Given data START
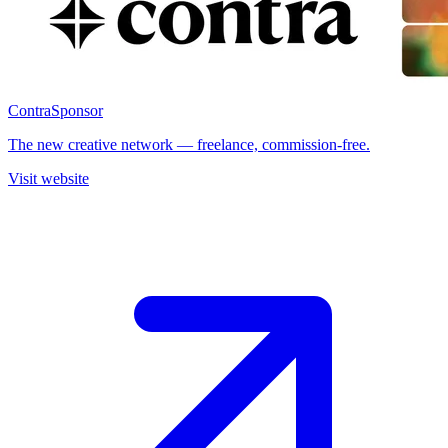
Contra
Sponsor
The new creative network — freelance, commission-free.
Visit website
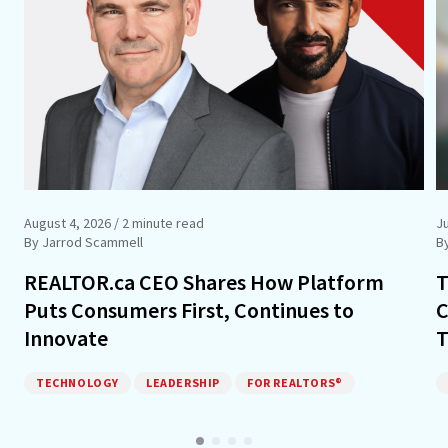
August 4, 2026
/ 2 minute read
Ju
By Jarrod Scammell
B
REALTOR.ca CEO Shares How Platform
T
Puts Consumers First, Continues to
C
Innovate
T
TECHNOLOGY
LEADERSHIP
FOR REALTORS®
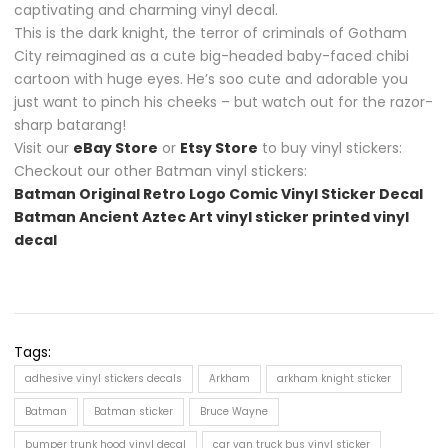
captivating and charming vinyl decal.
This is the dark knight, the terror of criminals of Gotham
City reimagined as a cute big-headed baby-faced chibi
cartoon with huge eyes. He’s soo cute and adorable you
just want to pinch his cheeks – but watch out for the razor-
sharp batarang!
Visit our
eBay Store
or
Etsy Store
to buy vinyl stickers:
Checkout our other Batman vinyl stickers:
Batman Original Retro Logo Comic Vinyl Sticker Decal
Batman Ancient Aztec Art vinyl sticker printed vinyl
decal
Tags:
adhesive vinyl stickers decals
Arkham
arkham knight sticker
Batman
Batman sticker
Bruce Wayne
bumper trunk hood vinyl decal
car van truck bus vinyl sticker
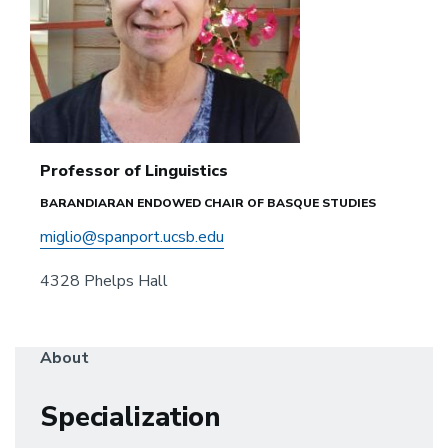
Professor of Linguistics
BARANDIARAN ENDOWED CHAIR OF BASQUE STUDIES
miglio@spanport.ucsb.edu
4328 Phelps Hall
About
Specialization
Given data END
Task instructions »
Please return the part of the items that runs from their start through the line containing "FOR REALTORS®", including both ends, and leave the pictures out of your answer.

Exercise answer »
Contra
Sponsor
The new creative network — freelance, commission-free.
Visit website
August 4, 2026
/ 2 minute read
Ju
By Jarrod Scammell
B
REALTOR.ca CEO Shares How Platform
T
Puts Consumers First, Continues to
C
Innovate
T
TECHNOLOGY
LEADERSHIP
FOR REALTORS®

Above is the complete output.